Poi, però, benedirà un ufficio-stampa rimasto alle deferenze obbligatorie degli anni 50, per averlo costretto ad attraversare il Rubicone, entrare negli immensi capannoni della fiera di Rimini e vedere cose che gli ispireranno un’alea in Romagna molto iacta. Perché lui non se ne vorrebbe più andare.
Il primo Campionato italiano di Danza Sportiva e Sport Musicali non è un mondo, è un vero e proprio universo in cui sembra un miracolo il biglietto economico che consente di girare fra danza del ventre e cha cha cha, mazurka e lago dei cigni, attraversando galassie di arte distanti pochi metri l’una dall’altra.
Le categorie sono infinite, il senso è lo stesso: ragazzine tutte fuxia che corrono ad abbracciare ragazzine tutte gialle con le quali è bello scambiarsi segreti. Ballerini vestiti da Ozpetek, per interpretare veri uomini, quelli che guardano vere donne con un senso di protezione che durerà almeno due minuti.
Altri in costumi ispirati a ottocentesche odissee nello spazio. Danzatrici orientali di Brisighella, grate a piadine e cappelletti che hanno arrotondato i loro fianchi rendendoli follemente sensuali.
E poi ballerine classiche con occhi costretti a nascondere la disperazione per una scivolata su un punto viscido, una spruzzata di bimbetti con costumi buffissimi, ma piglio molto serio, di quelli che preludono a un futuro importante, accanto a maestri frementi e giudici severi, con espressioni impenetrabili.
È ben chiaro che questi sport nulla hanno a che fare con il calcio, molto più facile da commentare, perché un gol è un gol, mentre un’incertezza, una sincronia malriuscita, sono difficili da cogliere se si è profani.
Fa poi uno strano effetto assistere a premiazioni, anche alle undici di sera.
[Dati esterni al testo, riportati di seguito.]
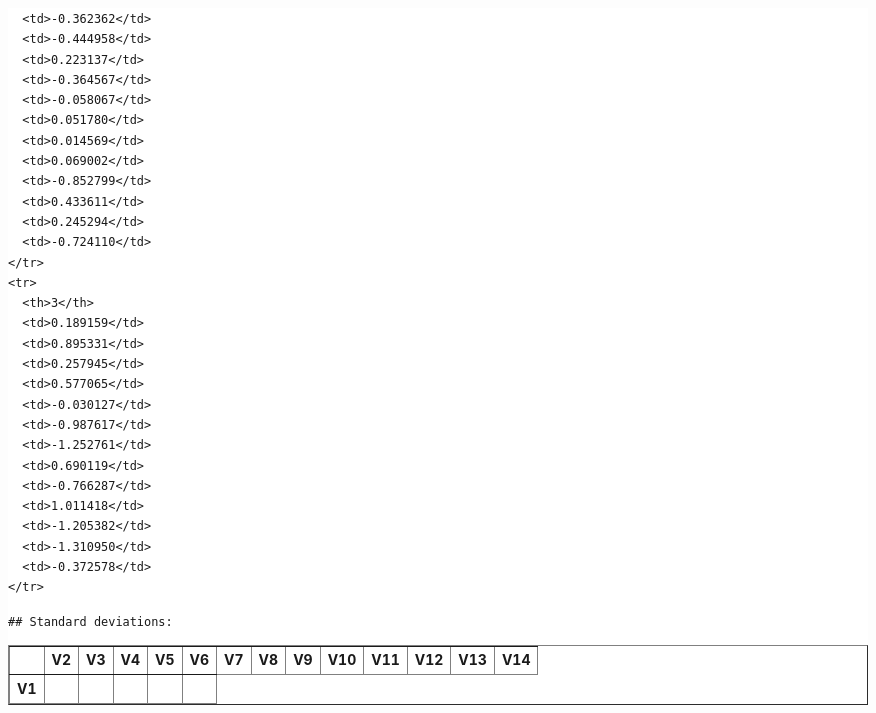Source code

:       <td>-0.362362</td>
      <td>-0.444958</td>
      <td>0.223137</td>
      <td>-0.364567</td>
      <td>-0.058067</td>
      <td>0.051780</td>
      <td>0.014569</td>
      <td>0.069002</td>
      <td>-0.852799</td>
      <td>0.433611</td>
      <td>0.245294</td>
      <td>-0.724110</td>
    </tr>
    <tr>
      <th>3</th>
      <td>0.189159</td>
      <td>0.895331</td>
      <td>0.257945</td>
      <td>0.577065</td>
      <td>-0.030127</td>
      <td>-0.987617</td>
      <td>-1.252761</td>
      <td>0.690119</td>
      <td>-0.766287</td>
      <td>1.011418</td>
      <td>-1.205382</td>
      <td>-1.310950</td>
      <td>-0.372578</td>
    </tr>
  </tbody>
</table>
</div>


    
    ## Standard deviations:



<div>
<table border="1" class="dataframe">
  <thead>
    <tr style="text-align: right;">
      <th></th>
      <th>V2</th>
      <th>V3</th>
      <th>V4</th>
      <th>V5</th>
      <th>V6</th>
      <th>V7</th>
      <th>V8</th>
      <th>V9</th>
      <th>V10</th>
      <th>V11</th>
      <th>V12</th>
      <th>V13</th>
      <th>V14</th>
    </tr>
    <tr>
      <th>V1</th>
      <th></th>
      <th></th>
      <th></th>
      <th></th>
      <th></th>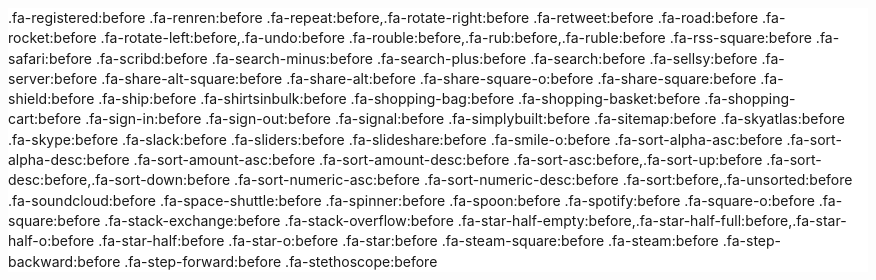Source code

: .fa-registered:before
.fa-renren:before
.fa-repeat:before,.fa-rotate-right:before
.fa-retweet:before
.fa-road:before
.fa-rocket:before
.fa-rotate-left:before,.fa-undo:before
.fa-rouble:before,.fa-rub:before,.fa-ruble:before
.fa-rss-square:before
.fa-safari:before
.fa-scribd:before
.fa-search-minus:before
.fa-search-plus:before
.fa-search:before
.fa-sellsy:before
.fa-server:before
.fa-share-alt-square:before
.fa-share-alt:before
.fa-share-square-o:before
.fa-share-square:before
.fa-shield:before
.fa-ship:before
.fa-shirtsinbulk:before
.fa-shopping-bag:before
.fa-shopping-basket:before
.fa-shopping-cart:before
.fa-sign-in:before
.fa-sign-out:before
.fa-signal:before
.fa-simplybuilt:before
.fa-sitemap:before
.fa-skyatlas:before
.fa-skype:before
.fa-slack:before
.fa-sliders:before
.fa-slideshare:before
.fa-smile-o:before
.fa-sort-alpha-asc:before
.fa-sort-alpha-desc:before
.fa-sort-amount-asc:before
.fa-sort-amount-desc:before
.fa-sort-asc:before,.fa-sort-up:before
.fa-sort-desc:before,.fa-sort-down:before
.fa-sort-numeric-asc:before
.fa-sort-numeric-desc:before
.fa-sort:before,.fa-unsorted:before
.fa-soundcloud:before
.fa-space-shuttle:before
.fa-spinner:before
.fa-spoon:before
.fa-spotify:before
.fa-square-o:before
.fa-square:before
.fa-stack-exchange:before
.fa-stack-overflow:before
.fa-star-half-empty:before,.fa-star-half-full:before,.fa-star-half-o:before
.fa-star-half:before
.fa-star-o:before
.fa-star:before
.fa-steam-square:before
.fa-steam:before
.fa-step-backward:before
.fa-step-forward:before
.fa-stethoscope:before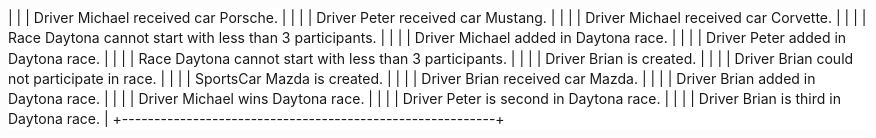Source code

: |                                                          |
| Driver Michael received car Porsche.                     |
|                                                          |
| Driver Peter received car Mustang.                       |
|                                                          |
| Driver Michael received car Corvette.                    |
|                                                          |
| Race Daytona cannot start with less than 3 participants. |
|                                                          |
| Driver Michael added in Daytona race.                    |
|                                                          |
| Driver Peter added in Daytona race.                      |
|                                                          |
| Race Daytona cannot start with less than 3 participants. |
|                                                          |
| Driver Brian is created.                                 |
|                                                          |
| Driver Brian could not participate in race.              |
|                                                          |
| SportsCar Mazda is created.                              |
|                                                          |
| Driver Brian received car Mazda.                         |
|                                                          |
| Driver Brian added in Daytona race.                      |
|                                                          |
| Driver Michael wins Daytona race.                        |
|                                                          |
| Driver Peter is second in Daytona race.                  |
|                                                          |
| Driver Brian is third in Daytona race.                   |
+----------------------------------------------------------+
Frettolose, nessuna cerimonia, sorrisoni e pacche leggere a chi viene proclamato terzo, secondo, o addirittura, campione nazionale di una disciplina molto difficile, e viene sorretto unicamente dal tifo di amici, parenti e, meraviglia, avversari.
In un mondo in cui si spettacolarizza anche e soprattutto il nulla spunta un fantastico intreccio di musiche, volteggi, amicizie, amori, sensazioni, emozioni, lacrimucce, speranze, sorrisi, respiri, sospiri, in cui le anime dei visitatori si fondono con quelle dei ballerini. E sembra incredibile che tutto questo non sia stato acchiappato da qualcuno che lo enfatizzi rendendolo costoso, modaiolo, popolare, insomma, qualcosa di involgarito, senz’anima.
Dunque, evviva l’ufficio-stampa che elenca solo nomi e cognomi, e fa apparire grigia burocrazia una delle emozioni più forti che si possano immaginare.
Chi scrive l’ha provata, e ne è geloso.